The fun of improving motor skills. Why should anyone learn juggling? Learning motor skills is also driven by the desire to create novel patterns. Juggling is fun because it is regular and ypu get a lot of reward because it leads to a novel way of behaving and saves bits and adds to your existing patterns.
[Patterns == behavior; novel behavior -> change; change is fun!]
Intrinsically motivated cumulatively learning robots.
Pieter Adriaans: beauty not very compressible, not incompressible, but somewhere in between.

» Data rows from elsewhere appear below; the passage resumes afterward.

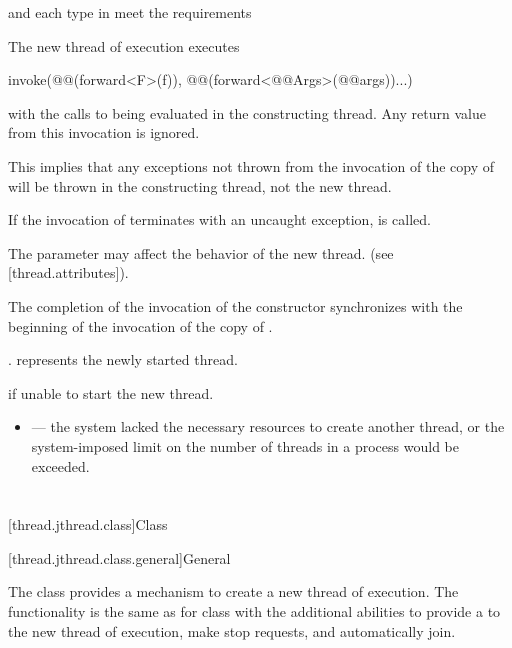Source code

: \documentclass{wg21}
\begin{document}
\begin{itemdescr}
\pnum
\expects
{} and each type in  meet the
 requirements

\pnum
\effects
The new thread of execution executes
\begin{codeblock}
    invoke(@@(forward<F>(f)), @@(forward<@@Args>(@@args))...)
\end{codeblock}
with the calls to
 being evaluated in the constructing thread.
Any return value from this invocation is ignored.
\begin{note}
    This implies that any exceptions not thrown from the invocation of the copy
    of  will be thrown in the constructing thread, not the new thread.
\end{note}
If the invocation of  terminates with an uncaught exception,
 is called.

\begin{addedblock}
The parameter  may affect the behavior of the new thread. (see [thread.attributes]).
\end{addedblock}

\pnum
\sync
The completion of the invocation of the constructor
synchronizes with the beginning of the invocation of the copy of .

\pnum
\ensures
{}.  represents the newly started thread.

\pnum
\throws
{} if unable to start the new thread.

\pnum
\errors
\begin{itemize}
    \item {} --- the system lacked the necessary
    resources to create another thread, or the system-imposed limit on the number of
    threads in a process would be exceeded.
\end{itemize}
\end{itemdescr}

\section{}

[thread.jthread.class]{Class }

[thread.jthread.class.general]{General}

\pnum
The class  provides a mechanism
to create a new thread of execution.
The functionality is the same as for
class 
with the additional abilities to provide
a  to the new thread of execution,
make stop requests, and automatically join.
\end{document}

Pleasingness is dependent on the observer: the amount of compression (the first derivative) is a measure for pleasure. That is why some things are pleasurable for some but not for others. It’s an inverse hyperbolic curve with a maximum. The maximum is (personally) subjective. And it is a dynamic thing—what once was interesting and fun, becomes standard and boring; you evolve.
The theory of humor is also based on unexpectedness. Why is something funny? Because it is unexpected, and you find a quick way to incorporate it as a new pattern, a new way of doing things. The fun part is in the progress of learning. Humor takes something that is incompressible at first, but then recognizes its compressibility and learns that into a new habit or trait. You save the bits. So the first derivative is the crucial thin.g It’s not the compressibility itself. It’s the dynamic process that leads to learning before and after compressing.
[So, life is a constant stream of novel patterns you experience. Life is a pattern generator, where a new pattern is only incrementally different from previous patterns.]
Q: So, why is everone still going to the Louvre to see Mona Lisa while you can see the same picture over and over again on the web?
A: Because the sensory experience of actually going to the Louvre creates a whole stream of novel patterns.
[This is why re-reading a book after a few years is also fun: your paradigm has changed, and therefore re-reading a book creates novel patterns.]